Now, of course, in our example, we only have two top-level records in our FlowFile, so we will not receive four outbound FlowFiles. The Processor will not generate a FlowFile that has zero records in it. We receive two FlowFiles, with the first having attributes largeOrder of false and morningPurchase of true. The second has largeOrder of true and morningPurchase of false.

How to Use It — Routing Data

Now that we’ve examined how we can use RecordPath to group our data together, let’s look at an example of why we might want to do that. A very common use case is that we want to route all data that matches some criteria to one destination while all other data should go elsewhere.

For example, we might decide that we want to route all of our incoming data to a particular Kafka topic, depending on whether or not it’s a large purchase. All large purchases should go to the large-purchase Kafka topic. All other purchases should go to the smaller-purchase Kafka topic. But regardless, we want all of these records also going to the all-purchases topic. We can accomplish this in two ways.

Firstly, we can use RouteOnAttribute in order to route to the appropriate PublishKafkaRecord processor:

And our RouteOnAttribute Processor is configured simply as:

This makes use of the largeOrder attribute added by PartitionRecord. If that attribute exists and has a value of true then the FlowFile will be routed to the largeOrder relationship. Otherwise, it will be routed to the unmatched relationship. In any case, we are going to use the original relationship from PartitionRecord to send to a separate all-purchases topic.

Now, we could instead send the largeOrder data to some database or whatever we’d like. But because we are sending both the largeOrder and unmatched relationships to Kafka, but different topics, we can actually simplify this.

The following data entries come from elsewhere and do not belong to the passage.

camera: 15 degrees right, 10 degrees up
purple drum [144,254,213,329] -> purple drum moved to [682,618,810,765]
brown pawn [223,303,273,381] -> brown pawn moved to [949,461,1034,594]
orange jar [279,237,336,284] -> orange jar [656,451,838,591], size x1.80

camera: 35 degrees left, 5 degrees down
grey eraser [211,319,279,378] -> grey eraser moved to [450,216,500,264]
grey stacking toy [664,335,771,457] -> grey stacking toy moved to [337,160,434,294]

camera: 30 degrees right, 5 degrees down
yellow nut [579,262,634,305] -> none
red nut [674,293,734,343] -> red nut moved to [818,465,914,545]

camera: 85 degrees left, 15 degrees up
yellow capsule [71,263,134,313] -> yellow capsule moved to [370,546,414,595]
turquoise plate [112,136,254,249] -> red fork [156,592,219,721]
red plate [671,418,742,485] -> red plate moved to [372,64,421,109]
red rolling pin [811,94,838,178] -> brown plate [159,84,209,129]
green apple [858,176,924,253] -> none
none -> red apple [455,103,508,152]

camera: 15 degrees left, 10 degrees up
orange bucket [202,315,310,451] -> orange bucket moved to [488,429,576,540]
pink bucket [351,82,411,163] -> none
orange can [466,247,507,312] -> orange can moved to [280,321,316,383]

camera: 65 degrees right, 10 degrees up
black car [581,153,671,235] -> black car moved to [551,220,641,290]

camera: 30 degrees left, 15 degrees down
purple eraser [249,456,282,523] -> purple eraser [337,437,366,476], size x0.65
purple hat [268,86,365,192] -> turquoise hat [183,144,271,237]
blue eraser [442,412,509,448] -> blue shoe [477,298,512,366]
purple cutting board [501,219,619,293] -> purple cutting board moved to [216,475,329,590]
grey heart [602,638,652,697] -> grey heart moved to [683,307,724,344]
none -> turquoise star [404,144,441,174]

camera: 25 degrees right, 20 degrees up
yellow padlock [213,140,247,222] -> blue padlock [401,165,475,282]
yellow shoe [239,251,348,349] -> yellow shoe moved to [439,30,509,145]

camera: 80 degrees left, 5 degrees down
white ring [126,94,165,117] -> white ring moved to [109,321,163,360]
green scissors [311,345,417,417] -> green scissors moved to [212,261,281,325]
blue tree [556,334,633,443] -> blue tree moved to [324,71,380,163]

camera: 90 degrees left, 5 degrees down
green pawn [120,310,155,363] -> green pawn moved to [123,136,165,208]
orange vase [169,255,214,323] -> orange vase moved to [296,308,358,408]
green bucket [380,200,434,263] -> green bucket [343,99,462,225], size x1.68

Rather than using RouteOnAttribute to route to the appropriate PublishKafkaRecord Processor, we can instead eliminate the RouteOnAttribute and send everything to a single PublishKafkaRecord Processor. Then, instead of explicitly specifying the topic to send to as large-purchases or smaller-purchases we can use Expression Language to determine which topic it goes to.

Specifically, we can use the ifElse expression:

${largeOrder:equals('true'):ifElse('large-purchases', 'smaller-purchases')}

We can use this Expression directly in our PublishKafkaRecord processor as the topic name:

By doing this, we eliminate one of our PublishKafkaRecord Processors and the RouteOnAttribute Processor. This gives us a simpler flow that is easier to maintain:

So this gives you an easy mechanism, by combining PartitionRecord with RouteOnAttribute, to route data to any particular flow that is appropriate for your use case.

But by promoting a value from a record field into an attribute, it also allows you to use the data in your records to configure Processors (such as PublishKafkaRecord) through Expression Language.

Conclusion

PartitionRecord provides a very powerful capability to group records together based on the contents of the data. It does so using a very simple-to-use RecordPath language. Whereas QueryRecord can be used to create n outbound streams from a single incoming stream, each outbound stream containing any record that matches its criteria, PartitionRecord creates n outbound streams, where each record in the incoming FlowFile belongs to exactly one outbound FlowFile.

This grouping is also accompanied by FlowFile attributes. This makes it easy to route the data with RouteOnAttribute. It also makes it easy to use the attribute in the configuration of a follow-on Processor via Expression Language.